Remember to follow the Expectations on Homework when preparing your solutions, including the academic honesty policy.
Your job is to write a simple interactive game in which the player drops water from a plane onto fires on the ground; the goal of the game is to put out all of the fires by dropping enough water on them. A sample appears to the right. The plane flies continuously back and forth across the screen (ie, the user does not control whether the plane moves). The player can change the direction of the plane by pressing the left and right arrow keys. The player can also drop water from the plane by pressing the down arrow key. Each fire has an intensity: when a drop of water hits a fire, the intensity decreases. If a fire burns without water hitting it, its intensity increases. A fire is extinguished when its intensity reaches zero. You will build this game using the same world.ss teachpack used in lab 1. If you need more documentation than was in lab 1, look up world.ss in the DrScheme helpdesk. Work in the "Beginner with List Abbreviations" language level. |
To write this game, you will need to provide at least the following:
A data definition for the "world", which is a single data structure containing all of the information that makes up the current configuration of the game (such as the plane, fires, and water drops and their constituent information). Include all data definitions needed to write your overall world data definition. Do not assume the same number of fires for every use of the game.
A function draw-world
that consumes a world datum
(from the previous item) and produces an image of that world (using
place-image
and empty-scene
as you did in
lab). The place-image
function produces a scene, so you
can nest calls to place-image
to put multiple objects
into a single scene.
A function process-keys
that consumes a world
datum and a key-event (symbol) and produces a new world datum reflecting
changes in the world based on keys pressed.
A function update-world
that consumes a world and
produces a world reflecting what happens when no key is pressed (ie,
the plane continues to move, the water continues to fall, etc).
Once you have these functions, you will run your game using the commands (as you did in lab):
(big-bang WIDTH HEIGHT (/ 1.0 28) INITWORLD) (on-redraw draw-world) (on-key-event process-keys) (on-tick-event update-world)where WIDTH, HEIGHT, and INITWORLD are constants you define for the size of the game window and the initial configuration of the game.
You must decide what other functions to implement as part of writing the required functions listed above. However, we expect you to follow the design-recipe strategy presented in class in which one function processes one data definition (as we saw in list of structs). You may bend this rule for posns located directly within other structures (ie, you don't need a separate function just to process the posn), but not otherwise. If you don't follow the design recipe, this assignment will take you FAR longer than necessary.

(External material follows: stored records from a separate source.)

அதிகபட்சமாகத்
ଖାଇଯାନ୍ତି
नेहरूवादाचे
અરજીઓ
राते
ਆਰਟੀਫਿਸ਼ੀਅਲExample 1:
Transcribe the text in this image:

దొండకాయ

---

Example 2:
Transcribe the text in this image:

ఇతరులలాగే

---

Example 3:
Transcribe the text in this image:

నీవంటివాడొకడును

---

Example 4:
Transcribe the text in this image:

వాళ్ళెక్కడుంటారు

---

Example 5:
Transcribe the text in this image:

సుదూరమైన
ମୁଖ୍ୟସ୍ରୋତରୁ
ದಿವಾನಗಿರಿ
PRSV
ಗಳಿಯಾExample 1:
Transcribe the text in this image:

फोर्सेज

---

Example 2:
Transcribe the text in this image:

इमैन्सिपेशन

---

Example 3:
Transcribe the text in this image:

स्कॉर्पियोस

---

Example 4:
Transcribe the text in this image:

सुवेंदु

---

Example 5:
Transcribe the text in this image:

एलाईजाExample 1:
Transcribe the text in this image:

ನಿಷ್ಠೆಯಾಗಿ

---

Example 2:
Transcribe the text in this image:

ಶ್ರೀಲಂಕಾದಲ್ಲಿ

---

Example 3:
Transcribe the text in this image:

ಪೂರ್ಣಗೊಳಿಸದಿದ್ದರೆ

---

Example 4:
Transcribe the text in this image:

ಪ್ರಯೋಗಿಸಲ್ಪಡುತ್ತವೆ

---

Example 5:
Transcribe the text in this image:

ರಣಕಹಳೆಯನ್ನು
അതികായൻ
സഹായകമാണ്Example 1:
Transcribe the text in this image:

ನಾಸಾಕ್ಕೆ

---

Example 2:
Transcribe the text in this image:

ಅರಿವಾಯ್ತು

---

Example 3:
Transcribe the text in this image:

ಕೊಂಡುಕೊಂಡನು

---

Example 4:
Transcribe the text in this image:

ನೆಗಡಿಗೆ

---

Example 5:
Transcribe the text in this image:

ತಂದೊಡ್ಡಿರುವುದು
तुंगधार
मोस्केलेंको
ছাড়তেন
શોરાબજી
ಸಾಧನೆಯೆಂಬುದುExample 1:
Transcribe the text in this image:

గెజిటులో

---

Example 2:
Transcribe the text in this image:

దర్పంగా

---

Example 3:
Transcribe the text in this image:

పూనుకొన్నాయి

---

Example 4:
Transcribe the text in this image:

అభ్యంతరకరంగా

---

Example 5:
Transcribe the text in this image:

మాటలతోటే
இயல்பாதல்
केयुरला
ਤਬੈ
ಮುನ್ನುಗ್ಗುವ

You'll also lose substantial points.
If you and your partner prefer to work separately, work out and agree on the data definition first, then proceed to work on the rest of the code (together or independently).
Implement the game in stages, not all at once. Start with a simple version that lets the user change the direction of the plane's movement, but has no fires or water. Once you have that working, add the water drops and get them to fall. Once that is working, add the fires. Get the fires to decrease in intensity when water hits them, then get them to increase in intensity when no water falls on them. You will get more credit for a fully-working solution to part of the game than for a non-working solution to the whole game. You should have the game working at least through water drops falling for a passing grade on this assignment.

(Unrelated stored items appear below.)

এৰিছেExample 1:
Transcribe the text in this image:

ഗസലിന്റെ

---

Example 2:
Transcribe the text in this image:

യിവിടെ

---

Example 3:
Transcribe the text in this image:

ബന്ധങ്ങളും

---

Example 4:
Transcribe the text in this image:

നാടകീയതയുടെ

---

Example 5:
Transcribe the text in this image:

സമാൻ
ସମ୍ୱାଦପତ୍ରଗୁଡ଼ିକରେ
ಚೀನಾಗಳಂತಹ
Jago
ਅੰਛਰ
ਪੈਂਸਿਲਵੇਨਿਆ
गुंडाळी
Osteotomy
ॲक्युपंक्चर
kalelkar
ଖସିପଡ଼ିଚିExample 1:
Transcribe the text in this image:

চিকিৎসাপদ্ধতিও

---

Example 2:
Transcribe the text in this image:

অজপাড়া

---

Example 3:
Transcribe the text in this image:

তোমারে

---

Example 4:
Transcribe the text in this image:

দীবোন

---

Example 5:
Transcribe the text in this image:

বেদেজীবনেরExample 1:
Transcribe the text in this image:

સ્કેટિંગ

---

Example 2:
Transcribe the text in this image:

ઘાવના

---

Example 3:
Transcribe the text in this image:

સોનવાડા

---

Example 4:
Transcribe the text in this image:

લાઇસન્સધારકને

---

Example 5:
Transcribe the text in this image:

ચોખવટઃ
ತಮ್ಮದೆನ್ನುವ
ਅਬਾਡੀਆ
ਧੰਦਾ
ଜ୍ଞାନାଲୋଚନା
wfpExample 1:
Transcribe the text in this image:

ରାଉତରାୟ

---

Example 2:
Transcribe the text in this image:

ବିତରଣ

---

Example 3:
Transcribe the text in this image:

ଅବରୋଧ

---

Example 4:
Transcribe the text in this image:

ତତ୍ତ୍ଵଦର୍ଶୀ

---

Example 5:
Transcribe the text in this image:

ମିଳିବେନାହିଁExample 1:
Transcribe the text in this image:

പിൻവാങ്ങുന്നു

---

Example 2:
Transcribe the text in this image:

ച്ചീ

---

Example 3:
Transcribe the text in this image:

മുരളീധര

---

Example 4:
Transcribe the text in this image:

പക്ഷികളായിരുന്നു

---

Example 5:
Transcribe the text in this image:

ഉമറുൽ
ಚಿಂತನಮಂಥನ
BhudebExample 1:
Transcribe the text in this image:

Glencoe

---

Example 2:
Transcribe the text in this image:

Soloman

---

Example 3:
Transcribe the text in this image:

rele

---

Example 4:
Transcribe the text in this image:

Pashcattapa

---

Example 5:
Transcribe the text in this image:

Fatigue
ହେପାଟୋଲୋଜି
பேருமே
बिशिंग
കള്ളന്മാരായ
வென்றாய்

You will be graded primarily on the structure of your code, not on efficiency. Don't worry about efficiency. Your computations to check whether a water drop has hit a fire need to be reasonable, but do not need to be exact (ie, don't waste time on getting these expressions correct down to the pixel). If the resulting game play looks plausible, we won't care about the precise formula you used.

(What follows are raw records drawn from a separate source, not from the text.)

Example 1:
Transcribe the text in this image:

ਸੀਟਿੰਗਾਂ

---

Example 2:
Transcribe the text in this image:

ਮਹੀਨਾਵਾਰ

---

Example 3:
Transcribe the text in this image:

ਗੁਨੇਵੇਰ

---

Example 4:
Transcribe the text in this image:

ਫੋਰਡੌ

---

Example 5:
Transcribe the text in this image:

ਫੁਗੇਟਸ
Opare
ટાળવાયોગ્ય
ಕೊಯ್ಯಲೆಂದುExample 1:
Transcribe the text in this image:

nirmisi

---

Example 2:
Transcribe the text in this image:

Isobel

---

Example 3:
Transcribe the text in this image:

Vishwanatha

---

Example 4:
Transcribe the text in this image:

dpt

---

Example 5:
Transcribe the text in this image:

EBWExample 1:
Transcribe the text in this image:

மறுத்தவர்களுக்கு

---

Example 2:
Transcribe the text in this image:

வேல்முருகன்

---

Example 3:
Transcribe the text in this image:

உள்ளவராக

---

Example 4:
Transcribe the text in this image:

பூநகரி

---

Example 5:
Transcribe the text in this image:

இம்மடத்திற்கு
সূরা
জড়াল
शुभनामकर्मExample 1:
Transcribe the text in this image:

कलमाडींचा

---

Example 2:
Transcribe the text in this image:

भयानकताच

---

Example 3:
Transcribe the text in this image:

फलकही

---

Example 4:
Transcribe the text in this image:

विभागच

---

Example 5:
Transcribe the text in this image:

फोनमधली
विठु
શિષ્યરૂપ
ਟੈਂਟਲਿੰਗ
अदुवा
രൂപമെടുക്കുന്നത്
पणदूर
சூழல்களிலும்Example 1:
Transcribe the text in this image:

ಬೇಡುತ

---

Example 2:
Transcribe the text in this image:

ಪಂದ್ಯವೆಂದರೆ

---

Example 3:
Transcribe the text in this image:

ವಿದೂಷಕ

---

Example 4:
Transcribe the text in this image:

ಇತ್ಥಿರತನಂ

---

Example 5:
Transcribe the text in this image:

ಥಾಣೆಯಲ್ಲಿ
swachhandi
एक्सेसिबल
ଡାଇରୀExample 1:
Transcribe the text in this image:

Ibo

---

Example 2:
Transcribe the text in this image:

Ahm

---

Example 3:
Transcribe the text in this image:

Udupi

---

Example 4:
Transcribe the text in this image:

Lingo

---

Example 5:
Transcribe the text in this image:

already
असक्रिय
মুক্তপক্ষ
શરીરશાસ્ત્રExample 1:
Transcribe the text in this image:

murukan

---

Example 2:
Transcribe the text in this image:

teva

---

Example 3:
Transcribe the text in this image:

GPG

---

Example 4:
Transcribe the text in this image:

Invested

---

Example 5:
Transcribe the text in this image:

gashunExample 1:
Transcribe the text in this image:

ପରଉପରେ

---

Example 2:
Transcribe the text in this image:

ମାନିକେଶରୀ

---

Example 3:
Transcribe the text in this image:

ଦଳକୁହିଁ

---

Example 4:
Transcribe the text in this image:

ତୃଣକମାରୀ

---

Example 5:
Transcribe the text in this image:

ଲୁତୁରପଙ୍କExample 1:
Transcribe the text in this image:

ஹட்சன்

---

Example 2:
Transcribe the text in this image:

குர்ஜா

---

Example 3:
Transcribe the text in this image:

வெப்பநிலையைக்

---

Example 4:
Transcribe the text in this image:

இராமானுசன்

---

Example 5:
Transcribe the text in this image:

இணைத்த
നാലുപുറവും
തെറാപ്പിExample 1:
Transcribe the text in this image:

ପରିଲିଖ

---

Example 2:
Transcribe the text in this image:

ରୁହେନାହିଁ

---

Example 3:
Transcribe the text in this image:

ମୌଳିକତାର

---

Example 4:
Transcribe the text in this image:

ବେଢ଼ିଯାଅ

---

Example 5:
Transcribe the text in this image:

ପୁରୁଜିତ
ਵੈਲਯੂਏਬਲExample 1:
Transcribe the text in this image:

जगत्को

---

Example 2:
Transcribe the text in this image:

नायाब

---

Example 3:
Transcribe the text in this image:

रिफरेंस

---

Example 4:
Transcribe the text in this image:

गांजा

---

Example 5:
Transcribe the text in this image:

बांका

You may simply specify a stop-when?
function to
stop the game when all fires are extinguished. You do not need to add
fancy screen graphics with the result of the game; you will NOT get
extra points for doing so (though you are welcome to do this if you
want).
You may use whatever images you wish for the pieces of the game
(the ones we used are below; feel free to use them or plain circles
and rectangles if you prefer). We used the built-in (in world.ss)
circle
operator to draw the water drops and the different
sized fire images for different ranges of intensity of fires. You do
not need to reverse the image of the plane when it reverses direction
or do anything fancy with the graphics. NO extra points for fancy
graphics work.
You need test cases for functions that return data, but not for functions that produce images or scenes.
Remove extinguished fires from the world: certain aspects of the game will be much easier to program if you do this.
Raise the intensity of the fire at a much lower rate than you drop it (or the game becomes unplayable). Our prototype raised intensity at 1/100 the rate of lowering it, for example. Use real numbers rather than integers for this.
Use the "insert image" option under the "special" menu to load an
image into your DrScheme file; you can use define to give an image a
name. We used the circle
operator (defined in world.ss)
to get images for the water drops.
Icons are from school-clip-art.com (fire) and clipartguide.com (plane).
Turn in a single file hwk2.ss or hwk2.scm containing all code and documentation for this assignment. Make sure that both students' names are in a comment at the top of the file.